* [Task brief]: Reproduce all of the data below verbatim, leaving the pictures out of your output.

── Stored data

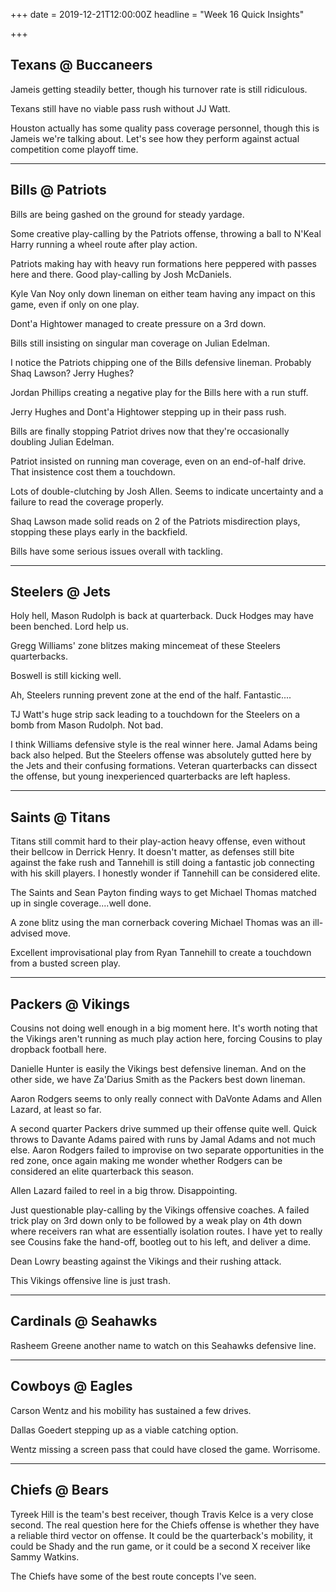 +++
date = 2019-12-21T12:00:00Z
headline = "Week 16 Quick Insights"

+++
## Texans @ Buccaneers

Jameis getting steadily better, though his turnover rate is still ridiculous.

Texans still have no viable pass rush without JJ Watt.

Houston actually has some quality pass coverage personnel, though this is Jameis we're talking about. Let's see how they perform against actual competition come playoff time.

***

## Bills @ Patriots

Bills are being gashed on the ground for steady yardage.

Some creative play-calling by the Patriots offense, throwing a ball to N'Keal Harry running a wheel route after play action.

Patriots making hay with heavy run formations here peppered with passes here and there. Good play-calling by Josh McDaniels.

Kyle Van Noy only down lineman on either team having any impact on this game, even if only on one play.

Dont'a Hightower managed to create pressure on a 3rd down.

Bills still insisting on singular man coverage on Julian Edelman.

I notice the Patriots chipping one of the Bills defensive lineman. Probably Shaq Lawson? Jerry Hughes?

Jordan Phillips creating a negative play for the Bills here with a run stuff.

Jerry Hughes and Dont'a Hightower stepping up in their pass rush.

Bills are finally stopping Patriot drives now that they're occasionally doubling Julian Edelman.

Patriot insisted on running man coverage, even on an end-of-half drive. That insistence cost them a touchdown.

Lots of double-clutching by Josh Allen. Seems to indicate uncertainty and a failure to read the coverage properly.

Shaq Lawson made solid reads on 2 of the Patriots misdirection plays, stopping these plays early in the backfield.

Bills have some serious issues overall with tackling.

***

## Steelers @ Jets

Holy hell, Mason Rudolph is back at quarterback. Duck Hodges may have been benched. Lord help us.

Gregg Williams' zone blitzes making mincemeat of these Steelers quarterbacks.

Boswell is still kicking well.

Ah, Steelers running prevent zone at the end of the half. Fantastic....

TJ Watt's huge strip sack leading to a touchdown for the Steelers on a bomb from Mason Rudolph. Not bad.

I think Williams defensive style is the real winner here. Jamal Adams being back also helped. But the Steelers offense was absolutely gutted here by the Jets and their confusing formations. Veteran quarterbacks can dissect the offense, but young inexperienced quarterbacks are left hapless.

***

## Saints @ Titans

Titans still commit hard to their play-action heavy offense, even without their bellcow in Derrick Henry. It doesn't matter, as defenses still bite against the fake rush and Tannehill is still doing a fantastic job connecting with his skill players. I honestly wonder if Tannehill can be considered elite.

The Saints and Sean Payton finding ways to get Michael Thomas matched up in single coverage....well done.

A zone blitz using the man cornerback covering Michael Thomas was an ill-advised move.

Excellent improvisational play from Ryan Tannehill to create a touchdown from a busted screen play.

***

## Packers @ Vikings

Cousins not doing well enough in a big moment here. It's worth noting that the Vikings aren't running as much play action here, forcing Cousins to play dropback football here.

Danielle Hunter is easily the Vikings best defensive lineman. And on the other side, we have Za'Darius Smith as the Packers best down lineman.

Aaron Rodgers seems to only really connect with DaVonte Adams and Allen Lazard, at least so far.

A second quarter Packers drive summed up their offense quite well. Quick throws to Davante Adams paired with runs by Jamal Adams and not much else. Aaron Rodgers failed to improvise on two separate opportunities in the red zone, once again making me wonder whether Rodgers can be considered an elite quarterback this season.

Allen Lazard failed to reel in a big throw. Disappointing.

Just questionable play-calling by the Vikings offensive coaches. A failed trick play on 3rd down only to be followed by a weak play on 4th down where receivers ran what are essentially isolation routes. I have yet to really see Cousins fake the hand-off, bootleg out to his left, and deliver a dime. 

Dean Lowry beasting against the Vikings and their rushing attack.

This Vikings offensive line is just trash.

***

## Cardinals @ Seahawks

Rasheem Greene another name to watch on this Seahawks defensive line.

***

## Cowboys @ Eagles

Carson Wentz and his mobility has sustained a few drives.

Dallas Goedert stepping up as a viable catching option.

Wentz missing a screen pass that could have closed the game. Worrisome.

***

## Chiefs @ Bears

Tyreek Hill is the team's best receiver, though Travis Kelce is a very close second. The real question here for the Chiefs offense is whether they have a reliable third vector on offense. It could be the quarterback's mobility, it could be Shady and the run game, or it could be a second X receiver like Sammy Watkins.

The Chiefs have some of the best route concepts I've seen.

────

* [Finished task]:
 +++
date = 2019-12-21T12:00:00Z
headline = "Week 16 Quick Insights"

+++
## Texans @ Buccaneers

Jameis getting steadily better, though his turnover rate is still ridiculous.

Texans still have no viable pass rush without JJ Watt.

Houston actually has some quality pass coverage personnel, though this is Jameis we're talking about. Let's see how they perform against actual competition come playoff time.

***

## Bills @ Patriots

Bills are being gashed on the ground for steady yardage.

Some creative play-calling by the Patriots offense, throwing a ball to N'Keal Harry running a wheel route after play action.

Patriots making hay with heavy run formations here peppered with passes here and there. Good play-calling by Josh McDaniels.

Kyle Van Noy only down lineman on either team having any impact on this game, even if only on one play.

Dont'a Hightower managed to create pressure on a 3rd down.

Bills still insisting on singular man coverage on Julian Edelman.

I notice the Patriots chipping one of the Bills defensive lineman. Probably Shaq Lawson? Jerry Hughes?

Jordan Phillips creating a negative play for the Bills here with a run stuff.

Jerry Hughes and Dont'a Hightower stepping up in their pass rush.

Bills are finally stopping Patriot drives now that they're occasionally doubling Julian Edelman.

Patriot insisted on running man coverage, even on an end-of-half drive. That insistence cost them a touchdown.

Lots of double-clutching by Josh Allen. Seems to indicate uncertainty and a failure to read the coverage properly.

Shaq Lawson made solid reads on 2 of the Patriots misdirection plays, stopping these plays early in the backfield.

Bills have some serious issues overall with tackling.

***

## Steelers @ Jets

Holy hell, Mason Rudolph is back at quarterback. Duck Hodges may have been benched. Lord help us.

Gregg Williams' zone blitzes making mincemeat of these Steelers quarterbacks.

Boswell is still kicking well.

Ah, Steelers running prevent zone at the end of the half. Fantastic....

TJ Watt's huge strip sack leading to a touchdown for the Steelers on a bomb from Mason Rudolph. Not bad.

I think Williams defensive style is the real winner here. Jamal Adams being back also helped. But the Steelers offense was absolutely gutted here by the Jets and their confusing formations. Veteran quarterbacks can dissect the offense, but young inexperienced quarterbacks are left hapless.

***

## Saints @ Titans

Titans still commit hard to their play-action heavy offense, even without their bellcow in Derrick Henry. It doesn't matter, as defenses still bite against the fake rush and Tannehill is still doing a fantastic job connecting with his skill players. I honestly wonder if Tannehill can be considered elite.

The Saints and Sean Payton finding ways to get Michael Thomas matched up in single coverage....well done.

A zone blitz using the man cornerback covering Michael Thomas was an ill-advised move.

Excellent improvisational play from Ryan Tannehill to create a touchdown from a busted screen play.

***

## Packers @ Vikings

Cousins not doing well enough in a big moment here. It's worth noting that the Vikings aren't running as much play action here, forcing Cousins to play dropback football here.

Danielle Hunter is easily the Vikings best defensive lineman. And on the other side, we have Za'Darius Smith as the Packers best down lineman.

Aaron Rodgers seems to only really connect with DaVonte Adams and Allen Lazard, at least so far.

A second quarter Packers drive summed up their offense quite well. Quick throws to Davante Adams paired with runs by Jamal Adams and not much else. Aaron Rodgers failed to improvise on two separate opportunities in the red zone, once again making me wonder whether Rodgers can be considered an elite quarterback this season.

Allen Lazard failed to reel in a big throw. Disappointing.

Just questionable play-calling by the Vikings offensive coaches. A failed trick play on 3rd down only to be followed by a weak play on 4th down where receivers ran what are essentially isolation routes. I have yet to really see Cousins fake the hand-off, bootleg out to his left, and deliver a dime. 

Dean Lowry beasting against the Vikings and their rushing attack.

This Vikings offensive line is just trash.

***

## Cardinals @ Seahawks

Rasheem Greene another name to watch on this Seahawks defensive line.

***

## Cowboys @ Eagles

Carson Wentz and his mobility has sustained a few drives.

Dallas Goedert stepping up as a viable catching option.

Wentz missing a screen pass that could have closed the game. Worrisome.

***

## Chiefs @ Bears

Tyreek Hill is the team's best receiver, though Travis Kelce is a very close second. The real question here for the Chiefs offense is whether they have a reliable third vector on offense. It could be the quarterback's mobility, it could be Shady and the run game, or it could be a second X receiver like Sammy Watkins.

The Chiefs have some of the best route concepts I've seen.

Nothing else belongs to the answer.